Drug Development

Making Advances in Personalized Alzheimer’s Care

Developing a drug for Alzheimer’s disease is a fundamental goal of the USC Center for Personalized Brain Health. We pursue a dual approach to advancing Alzheimer’s treatment among carriers of the APOE ε4 gene variant, which magnifies the risk for the disease.

For those earlier in life, we focus on repairing a mechanism that is disturbed in APOE ε4 carriers: the body’s delivery and use of lipids such as fatty acids, believed to be vital to keeping the brain healthy.

For those later in life, we focus on excessive brain inflammation. Neuroinflammation is known to be a major cause of the degeneration seen in Alzheimer’s disease.

The Center for Personalized Brain Health launched its Alzheimer’s drug development pipeline with a compound that shows promise for achieving both of these objectives. In laboratory testing, the drug candidate, improved the processing of lipids and quieted brain inflammation.

Our translational enterprise will drive its analogs and other potential therapies forward from the lab to clinical trials in patients.

From Clue to Candidate

The protective role of omega-3 fatty acids in brain health led our team to investigate whether more omega-3s would help APOE ε4 carriers with Alzheimer’s disease. The perplexing answer was that increasing intake did not provide benefits. This suggested that there was an underlying mechanism that needed to be addressed.
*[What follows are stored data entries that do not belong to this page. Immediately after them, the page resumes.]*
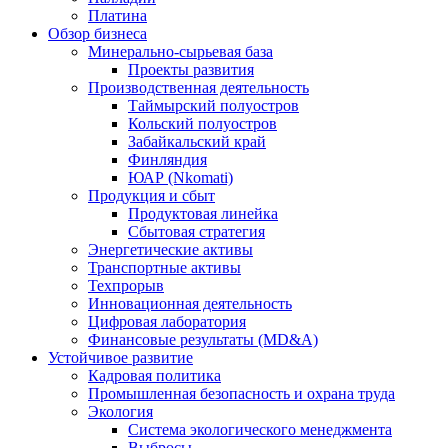
Платина
Обзор бизнеса
Минерально-сырьевая база
Проекты развития
Производственная деятельность
Таймырский полуостров
Кольский полуостров
Забайкальский край
Финляндия
ЮАР (Nkomati)
Продукция и сбыт
Продуктовая линейка
Сбытовая стратегия
Энергетические активы
Транспортные активы
Техпрорыв
Инновационная деятельность
Цифровая лаборатория
Финансовые результаты (MD&A)
Устойчивое развитие
Кадровая политика
Промышленная безопасность и охрана труда
Экология
Система экологического менеджмента
Выбросы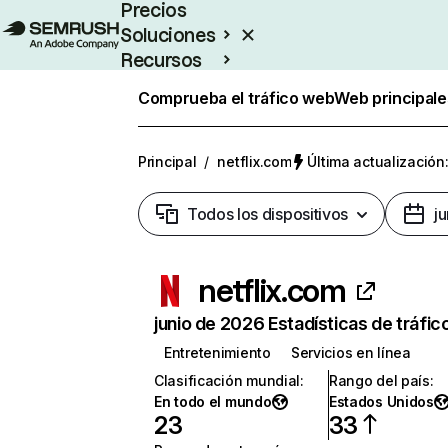
Precios
Soluciones
Recursos
Empresas
Comprueba el tráfico web
Web principale
Principal
/
netflix.com
Última actualización:
Todos los dispositivos
j
netflix.com
junio de 2026 Estadísticas de tráfic
Entretenimiento
Servicios en línea
Clasificación mundial
:
Rango del país
:
En todo el mundo
Estados Unidos
23
33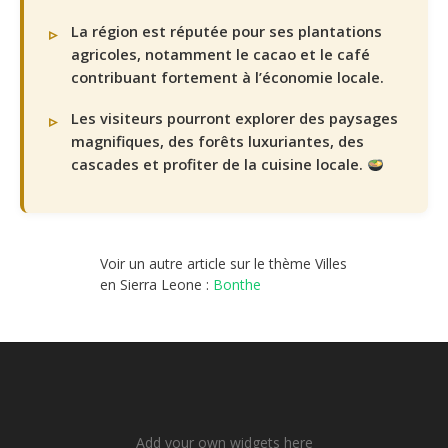
La région est réputée pour ses plantations
agricoles, notamment le cacao et le café
contribuant fortement à l’économie locale.
Les visiteurs pourront explorer des paysages
magnifiques, des forêts luxuriantes, des
cascades et profiter de la cuisine locale.
Voir un autre article sur le thème Villes
en Sierra Leone :
Bonthe
Add your own widgets here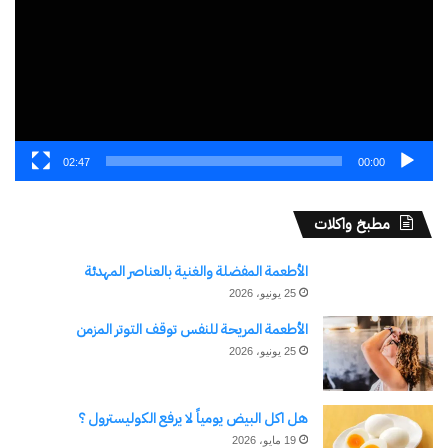
02:47
00:00
مطبخ واكلات
الأطعمة المفضلة والغنية بالعناصر المهدئة
25 يونيو، 2026
الأطعمة المريحة للنفس توقف التوتر المزمن
25 يونيو، 2026
هل اكل البيض يومياً لا يرفع الكوليسترول ؟
19 مايو، 2026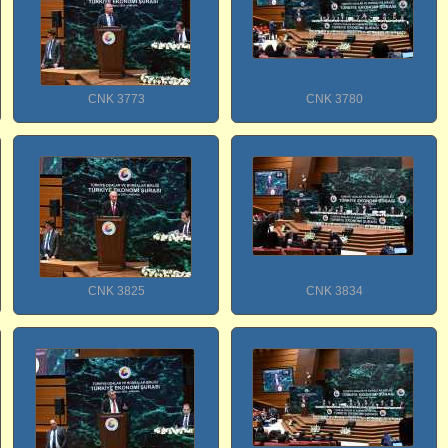
CNK 3773
CNK 3780
CNK 3825
CNK 3834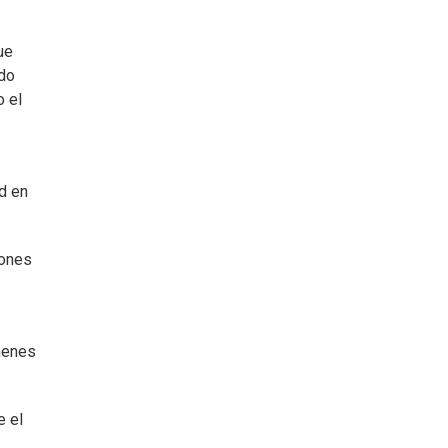
ue
ado
o el
ad en
iones
menes
e el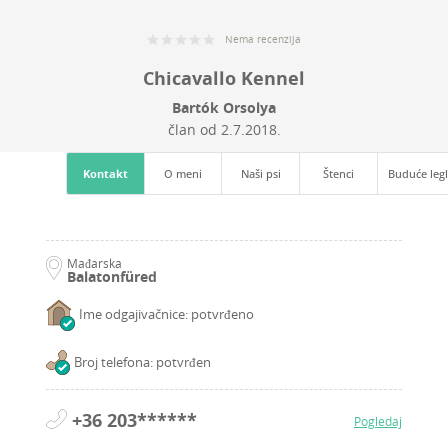
Nema recenzija
Chicavallo Kennel
Bartók Orsolya
član od
2.7.2018.
Kontakt
O meni
Naši psi
Štenci
Buduće leg
Mađarska
Balatonfüred
Ime odgajivačnice: potvrđeno
Broj telefona: potvrđen
+36 203******
Pogledaj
Subsequent studies showed that APOE ε4 carriers accumulate more compounds in their bodies that break down omega-3s, compared to non-APOE ε4 carriers. The effect was even more pronounced in APOE ε4 carriers who had Alzheimer’s disease.

From there, we focused on an enzyme called cytosolic phospholipase A2 (cPLA2). Lab results suggested that cPLA2 was responsible for breaking down omega-3s for energy, rather than allowing them to support normal brain functions, such as memory formation. Crucially, inhibiting this enzyme in lab models increased the levels of omega-3 fatty acids in the brain and enhanced cognitive function.

Working with colleagues at the USC Michelson Center for Convergent Bioscience, our team searched for a molecule likely to be safe and effective in blocking the action of cPLA2. Using computer modeling to screen a database of more than 18 billion compounds, we found BRI-50054. Further laboratory research indicated that this small molecule lowers cPLA2 activity, increases the amount of omega-3 fatty acids in the brain, and inhibits neuroinflammation.

With BRI-50054 as our inaugural lead compound, the USC Center for Personalized Brain Health is establishing a robust enterprise for moving from biochemical clue to new Alzheimer’s treatment.